HonahX commented on code in PR #2223:
URL: https://github.com/apache/polaris/pull/2223#discussion_r2369414815
##########
runtime/service/src/main/java/org/apache/polaris/service/admin/PolarisAdminService.java:
##########
@@ -1737,6 +1761,80 @@ public boolean revokePrivilegeOnNamespaceFromRole(
.isSuccess();
}
+ /**
+ * Creates and persists the missing synthetic namespace entities for
external catalogs.
+ *
+ * @param catalogEntity the external passthrough facade catalog entity.
+ * @param namespace the expected fully resolved namespace to be created.
+ * @param existingPath the partially resolved path currently stored in the
metastore.
+ * @return the fully resolved path wrapper.
+ */
+ private PolarisResolvedPathWrapper createSyntheticNamespaceEntities(
+ CatalogEntity catalogEntity, Namespace namespace,
PolarisResolvedPathWrapper existingPath) {
+
+ if (existingPath == null) {
+ throw new IllegalStateException(
+ String.format("Catalog entity %s does not exist.",
catalogEntity.getName()));
+ }
+
+ List<PolarisEntity> completePath = new
ArrayList<>(existingPath.getRawFullPath());
+ PolarisEntity currentParent = existingPath.getRawLeafEntity();
+
+ String[] allNamespaceLevels = namespace.levels();
+ int numMatchingLevels = 0;
+ // Find parts of the complete path that match the namespace levels.

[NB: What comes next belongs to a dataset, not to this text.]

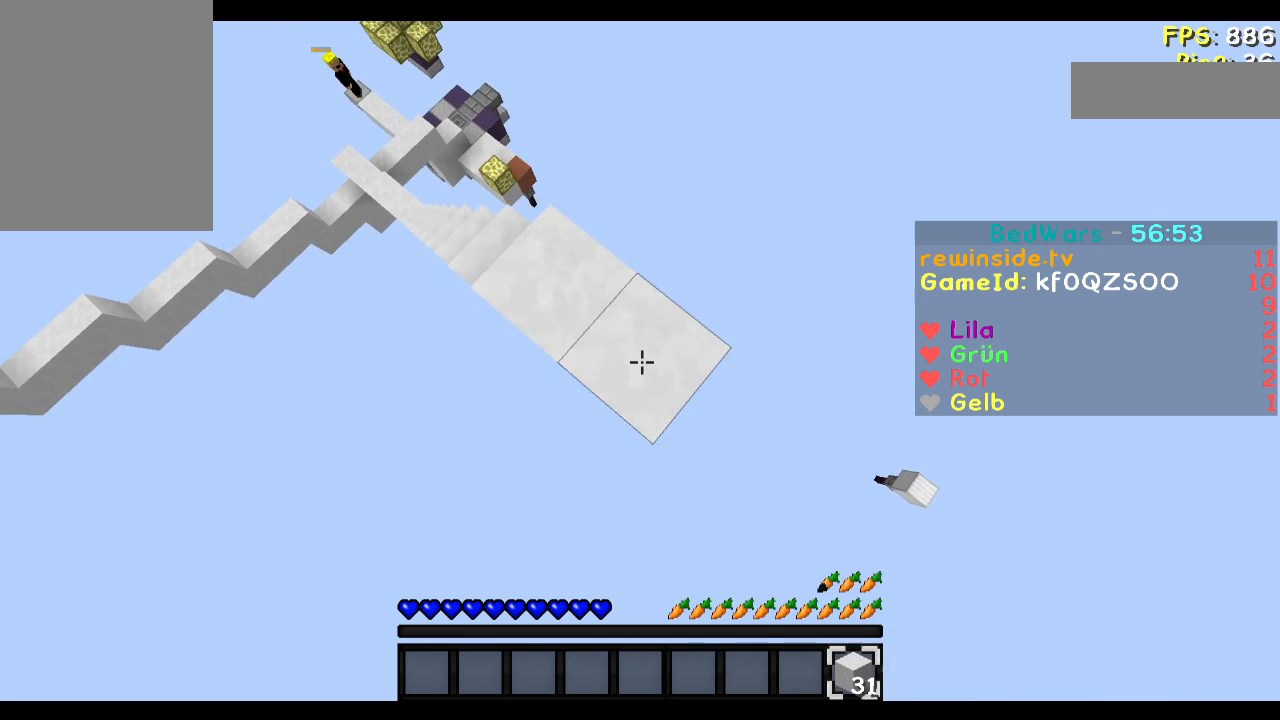
{"keys": ["d", "s"], "mouse": [], "events": [[217, "mouse_right", "down"], [251, "mouse_right", "up"], [317, "mouse_right", "down"], [351, "mouse_right", "up"], [418, "mouse_right", "down"], [451, "mouse_right", "up"]]}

+ // We skip index 0 because it is the CatalogEntity.
+ for (PolarisEntity entity : completePath.subList(1, completePath.size())) {
+ if (!entity.getName().equals(allNamespaceLevels[numMatchingLevels])) {
+ break;
+ }
+ numMatchingLevels++;
+ }
+
+ for (int i = numMatchingLevels; i < allNamespaceLevels.length; i++) {
+ String[] namespacePart = Arrays.copyOfRange(allNamespaceLevels, 0, i +
1);
+ String leafNamespace = namespacePart[namespacePart.length - 1];
+ Namespace currentNamespace = Namespace.of(namespacePart);
+
+ // TODO: Instead of creating synthetic entitties, rely on external
catalog mediated backfill.
+ PolarisEntity syntheticNamespace =
+ new NamespaceEntity.Builder(currentNamespace)
+
.setId(metaStoreManager.generateNewEntityId(getCurrentPolarisContext()).getId())

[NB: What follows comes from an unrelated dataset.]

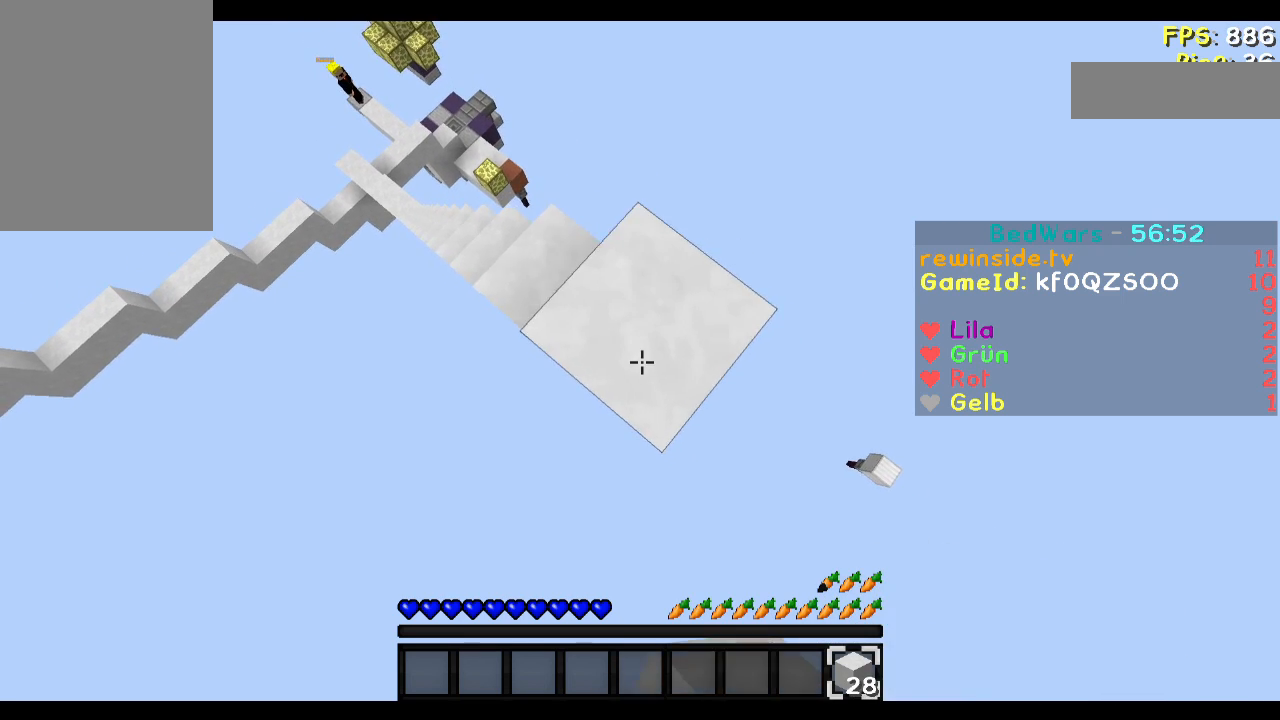
{"keys": ["d", "s"], "mouse": [], "events": [[17, "mouse_right", "down"], [117, "mouse_right", "up"], [217, "mouse_right", "down"], [317, "mouse_right", "up"], [417, "mouse_right", "down"], [450, "mouse_right", "up"]]}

+ .setCatalogId(catalogEntity.getId())
+ .setParentId(currentParent.getId())
+ .setCreateTimestamp(System.currentTimeMillis())
+ .build();
+
+ EntityResult result =
+ metaStoreManager.createEntityIfNotExists(
+ getCurrentPolarisContext(),
+ PolarisEntity.toCoreList(completePath),
+ syntheticNamespace);
+
+ if (result.isSuccess()) {
+ syntheticNamespace = PolarisEntity.of(result.getEntity());
+ } else {
+ Namespace partialNamespace =
Namespace.of(Arrays.copyOf(allNamespaceLevels, i + 1));
+ PolarisResolvedPathWrapper partialPath =
+ resolutionManifest.getResolvedPath(partialNamespace);
+ PolarisEntity partialLeafEntity = partialPath.getRawLeafEntity();
+ if (partialLeafEntity == null
+ || !(partialLeafEntity.getName().equals(leafNamespace)
+ && partialLeafEntity.getType() ==
PolarisEntityType.NAMESPACE)) {
+ throw new RuntimeException(
+ String.format(
+ "Failed to create or find namespace entity '%s' in federated
catalog '%s'",
+ leafNamespace, catalogEntity.getName()));
+ }
Review Comment:
Thanks @dennishuo for the detailed explanation!
> I believe it's a bug - line 1819 should be calling
getPassthroughResolvedPath
+1, IMHO, the overall order might be
- resolutionManifest tries to resolve the path
- some or all JIT entities not found, backfill triggered.
- resolutionManifest getPassthroughPath to resolve the path again
- Proceed if the whole path resolved, fail with
`UnkownStateException`/`ConcurrentModification`... if not
We could try to see if it worth to add some option to make the batch
creation api, `createEntitiesIfNotExist` not fail on
`EntityAlreadyExistException` but simply return the entity if it is already
there, this way we could push down the actual creation into the persistence
layer instead of in the for-loop. But this may need broader discussion as this
is persistence API change.
##########
runtime/service/src/main/java/org/apache/polaris/service/admin/PolarisAdminService.java:
##########
@@ -1737,6 +1761,80 @@ public boolean revokePrivilegeOnNamespaceFromRole(
.isSuccess();
}
+ /**
+ * Creates and persists the missing synthetic namespace entities for
external catalogs.
+ *
+ * @param catalogEntity the external passthrough facade catalog entity.
+ * @param namespace the expected fully resolved namespace to be created.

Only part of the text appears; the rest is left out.